In the material below, begin at the line that has "outside the image.", stop after the line that has "27: (230, 129, 3.38)", and transcribe those lines exactly, without pictures.

Material provided
==================================================

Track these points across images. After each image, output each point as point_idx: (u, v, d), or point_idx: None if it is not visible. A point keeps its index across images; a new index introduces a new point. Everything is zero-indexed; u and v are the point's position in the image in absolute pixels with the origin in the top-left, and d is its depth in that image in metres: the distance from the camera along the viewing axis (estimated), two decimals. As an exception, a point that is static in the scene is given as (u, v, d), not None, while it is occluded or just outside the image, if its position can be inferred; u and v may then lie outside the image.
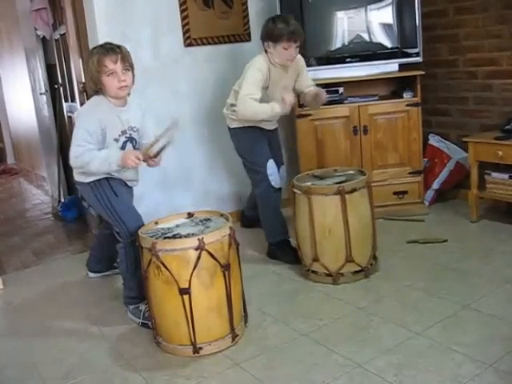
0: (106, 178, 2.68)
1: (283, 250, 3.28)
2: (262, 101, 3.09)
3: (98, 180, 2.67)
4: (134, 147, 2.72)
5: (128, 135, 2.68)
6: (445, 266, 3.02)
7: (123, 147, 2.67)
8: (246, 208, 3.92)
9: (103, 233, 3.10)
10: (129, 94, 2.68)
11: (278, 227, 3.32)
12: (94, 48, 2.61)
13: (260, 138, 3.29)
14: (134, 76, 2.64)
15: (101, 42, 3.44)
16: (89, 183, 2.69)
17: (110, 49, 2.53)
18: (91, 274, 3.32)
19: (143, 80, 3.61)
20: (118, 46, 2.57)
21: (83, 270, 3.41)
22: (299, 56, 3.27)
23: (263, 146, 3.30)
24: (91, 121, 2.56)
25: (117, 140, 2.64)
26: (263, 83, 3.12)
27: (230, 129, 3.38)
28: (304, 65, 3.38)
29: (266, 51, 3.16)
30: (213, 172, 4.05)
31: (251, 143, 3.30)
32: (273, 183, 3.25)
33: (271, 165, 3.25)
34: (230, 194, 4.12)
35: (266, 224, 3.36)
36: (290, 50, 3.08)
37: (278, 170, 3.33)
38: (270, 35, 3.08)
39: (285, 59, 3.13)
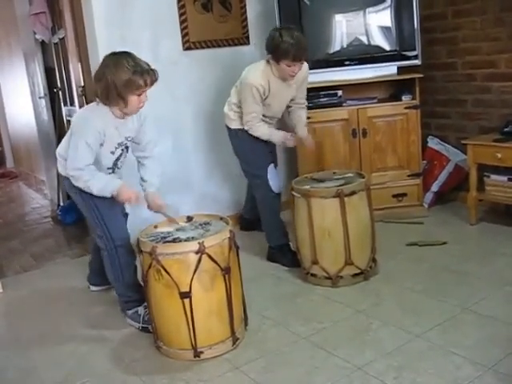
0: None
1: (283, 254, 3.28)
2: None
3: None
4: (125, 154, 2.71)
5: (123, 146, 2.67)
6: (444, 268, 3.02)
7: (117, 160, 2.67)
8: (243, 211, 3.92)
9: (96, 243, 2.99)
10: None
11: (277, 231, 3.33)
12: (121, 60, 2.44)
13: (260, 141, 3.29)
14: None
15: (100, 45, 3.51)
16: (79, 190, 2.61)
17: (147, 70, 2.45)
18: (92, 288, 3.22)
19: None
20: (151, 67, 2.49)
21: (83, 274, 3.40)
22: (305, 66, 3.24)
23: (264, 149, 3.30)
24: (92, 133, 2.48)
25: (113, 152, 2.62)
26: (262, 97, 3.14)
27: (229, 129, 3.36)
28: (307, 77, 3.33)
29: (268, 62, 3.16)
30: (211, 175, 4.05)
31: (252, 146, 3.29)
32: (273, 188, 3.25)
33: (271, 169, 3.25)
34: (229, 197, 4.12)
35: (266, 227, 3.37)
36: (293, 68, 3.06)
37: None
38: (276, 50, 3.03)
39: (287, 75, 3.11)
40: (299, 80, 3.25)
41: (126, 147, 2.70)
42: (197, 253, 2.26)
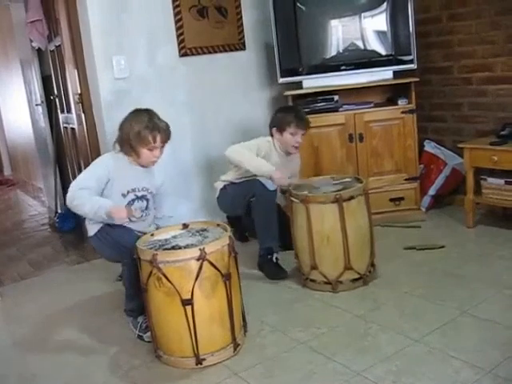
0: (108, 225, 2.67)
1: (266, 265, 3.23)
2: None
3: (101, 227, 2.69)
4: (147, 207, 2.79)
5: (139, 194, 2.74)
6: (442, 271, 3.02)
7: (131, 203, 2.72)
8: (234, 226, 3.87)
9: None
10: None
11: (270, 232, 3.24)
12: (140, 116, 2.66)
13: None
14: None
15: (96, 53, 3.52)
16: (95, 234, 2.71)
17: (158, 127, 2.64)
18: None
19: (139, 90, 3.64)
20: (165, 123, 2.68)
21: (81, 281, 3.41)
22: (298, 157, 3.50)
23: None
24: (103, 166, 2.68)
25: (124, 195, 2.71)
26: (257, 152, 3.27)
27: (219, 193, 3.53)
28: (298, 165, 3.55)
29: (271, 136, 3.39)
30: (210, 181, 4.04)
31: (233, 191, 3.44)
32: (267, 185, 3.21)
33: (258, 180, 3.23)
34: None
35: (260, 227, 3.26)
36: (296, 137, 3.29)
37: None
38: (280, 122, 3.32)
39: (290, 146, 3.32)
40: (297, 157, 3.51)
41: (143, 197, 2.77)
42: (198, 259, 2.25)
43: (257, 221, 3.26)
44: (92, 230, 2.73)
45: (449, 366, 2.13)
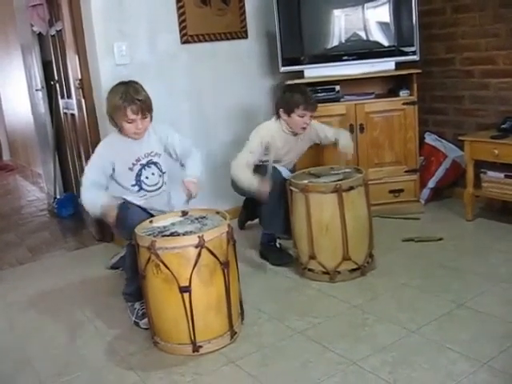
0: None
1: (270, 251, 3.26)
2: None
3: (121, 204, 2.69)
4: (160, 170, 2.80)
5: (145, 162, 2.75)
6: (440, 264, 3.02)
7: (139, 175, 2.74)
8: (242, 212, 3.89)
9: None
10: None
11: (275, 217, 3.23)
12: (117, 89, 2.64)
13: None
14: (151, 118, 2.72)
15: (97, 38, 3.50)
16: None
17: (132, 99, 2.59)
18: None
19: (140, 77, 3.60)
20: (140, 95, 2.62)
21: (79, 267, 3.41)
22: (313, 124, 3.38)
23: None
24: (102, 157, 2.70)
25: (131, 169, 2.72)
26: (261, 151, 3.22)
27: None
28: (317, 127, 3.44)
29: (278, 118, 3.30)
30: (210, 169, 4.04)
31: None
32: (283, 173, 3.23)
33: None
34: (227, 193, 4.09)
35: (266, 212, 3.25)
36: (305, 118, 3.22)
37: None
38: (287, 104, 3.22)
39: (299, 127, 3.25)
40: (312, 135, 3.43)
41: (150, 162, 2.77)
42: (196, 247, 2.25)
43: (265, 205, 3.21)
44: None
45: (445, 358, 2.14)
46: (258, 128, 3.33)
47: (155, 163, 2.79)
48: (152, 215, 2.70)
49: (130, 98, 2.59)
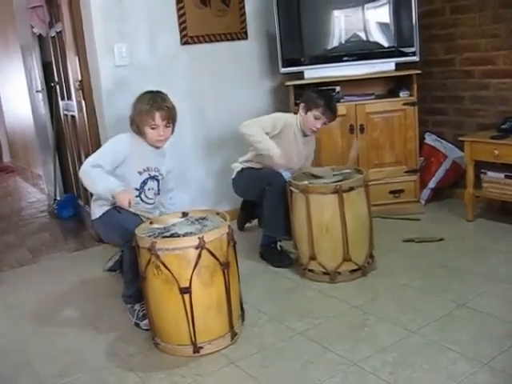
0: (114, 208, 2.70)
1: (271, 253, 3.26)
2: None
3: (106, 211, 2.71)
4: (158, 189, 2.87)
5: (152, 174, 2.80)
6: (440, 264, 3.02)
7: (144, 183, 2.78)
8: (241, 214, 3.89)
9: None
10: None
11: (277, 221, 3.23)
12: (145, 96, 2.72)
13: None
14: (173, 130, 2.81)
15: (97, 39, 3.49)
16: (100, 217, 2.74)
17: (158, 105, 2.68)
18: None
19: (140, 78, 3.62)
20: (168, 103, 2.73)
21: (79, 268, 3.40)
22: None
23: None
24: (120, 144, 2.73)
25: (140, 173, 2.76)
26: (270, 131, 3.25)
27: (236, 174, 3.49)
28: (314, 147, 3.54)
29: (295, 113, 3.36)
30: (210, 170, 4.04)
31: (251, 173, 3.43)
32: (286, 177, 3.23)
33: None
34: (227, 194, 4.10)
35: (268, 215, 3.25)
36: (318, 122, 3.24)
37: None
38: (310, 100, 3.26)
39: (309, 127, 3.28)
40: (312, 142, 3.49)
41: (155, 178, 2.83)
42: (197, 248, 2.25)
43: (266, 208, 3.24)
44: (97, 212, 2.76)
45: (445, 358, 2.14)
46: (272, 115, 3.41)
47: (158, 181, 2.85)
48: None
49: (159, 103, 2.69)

==================================================

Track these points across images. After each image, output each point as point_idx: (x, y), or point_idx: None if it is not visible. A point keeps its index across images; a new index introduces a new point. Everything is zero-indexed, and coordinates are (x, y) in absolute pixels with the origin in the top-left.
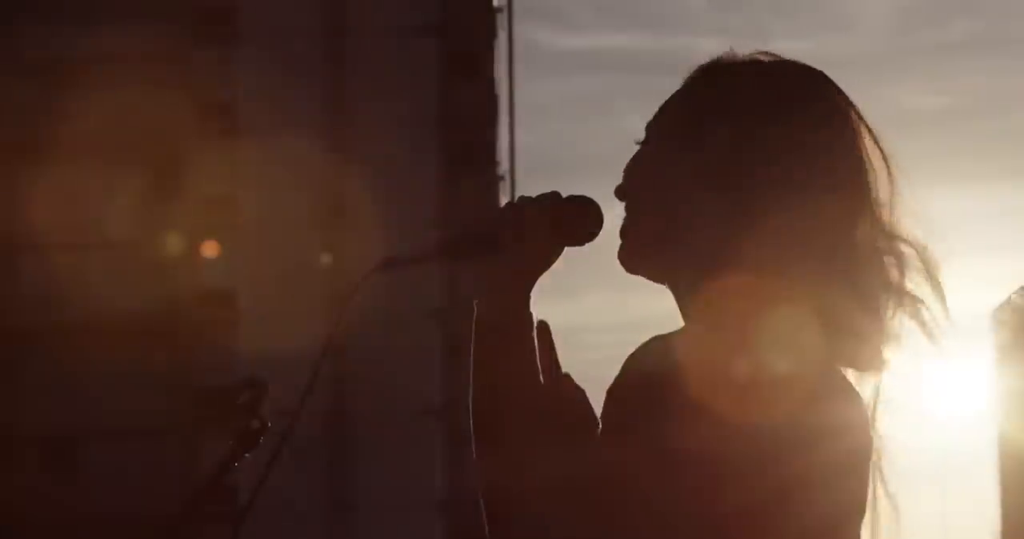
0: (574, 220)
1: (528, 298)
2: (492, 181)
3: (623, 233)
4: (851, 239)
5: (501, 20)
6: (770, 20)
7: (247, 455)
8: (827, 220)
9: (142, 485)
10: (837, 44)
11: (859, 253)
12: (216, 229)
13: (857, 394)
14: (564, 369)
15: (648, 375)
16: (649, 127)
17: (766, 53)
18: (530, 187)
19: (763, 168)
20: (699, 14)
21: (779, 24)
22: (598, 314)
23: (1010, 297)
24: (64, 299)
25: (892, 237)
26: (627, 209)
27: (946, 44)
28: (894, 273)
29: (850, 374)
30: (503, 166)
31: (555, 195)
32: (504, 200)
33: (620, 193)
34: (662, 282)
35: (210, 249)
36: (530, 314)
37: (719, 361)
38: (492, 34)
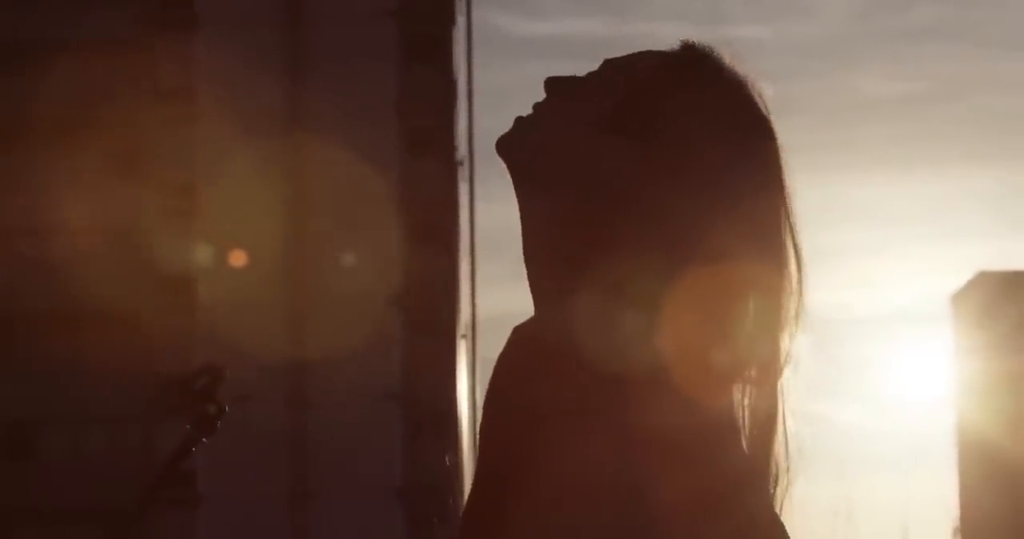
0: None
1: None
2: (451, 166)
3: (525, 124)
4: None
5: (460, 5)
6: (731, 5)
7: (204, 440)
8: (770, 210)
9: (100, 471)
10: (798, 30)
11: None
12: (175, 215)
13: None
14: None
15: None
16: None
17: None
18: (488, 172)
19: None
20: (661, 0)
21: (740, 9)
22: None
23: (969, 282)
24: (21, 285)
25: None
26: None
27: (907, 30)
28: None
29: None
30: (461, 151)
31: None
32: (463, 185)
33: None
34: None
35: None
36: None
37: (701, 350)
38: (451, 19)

==================================================

Solution
Track these points across images. After each image, output each point as point_idx: (u, v, d), or point_idx: None if it is not visible. A point keeps its index across images; a new index introduces a new point. Everything is zero-indexed; u and v are the point's position in the image in absolute pixels with the origin in the top-left, and d is its depth in that image in metres: the distance from the camera along the viewing axis (estimated), two decimals. As an exception, a point that is static in the scene is given as (u, v, d), not None, while it is occluded or just outside the image, if its position can be inferred; u and v may then lie outside the image.
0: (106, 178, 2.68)
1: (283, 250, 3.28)
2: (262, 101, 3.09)
3: (98, 180, 2.67)
4: (134, 147, 2.72)
5: (128, 135, 2.68)
6: (445, 266, 3.02)
7: (123, 147, 2.67)
8: (246, 208, 3.92)
9: (103, 233, 3.10)
10: (129, 94, 2.68)
11: (278, 227, 3.32)
12: (94, 48, 2.61)
13: (260, 138, 3.29)
14: (134, 76, 2.64)
15: (101, 42, 3.44)
16: (89, 183, 2.69)
17: (110, 49, 2.53)
18: (91, 274, 3.32)
19: (143, 80, 3.61)
20: (118, 46, 2.57)
21: (83, 270, 3.41)
22: (299, 56, 3.27)
23: (263, 146, 3.30)
24: (91, 121, 2.56)
25: (117, 140, 2.64)
26: (263, 83, 3.12)
27: (230, 129, 3.38)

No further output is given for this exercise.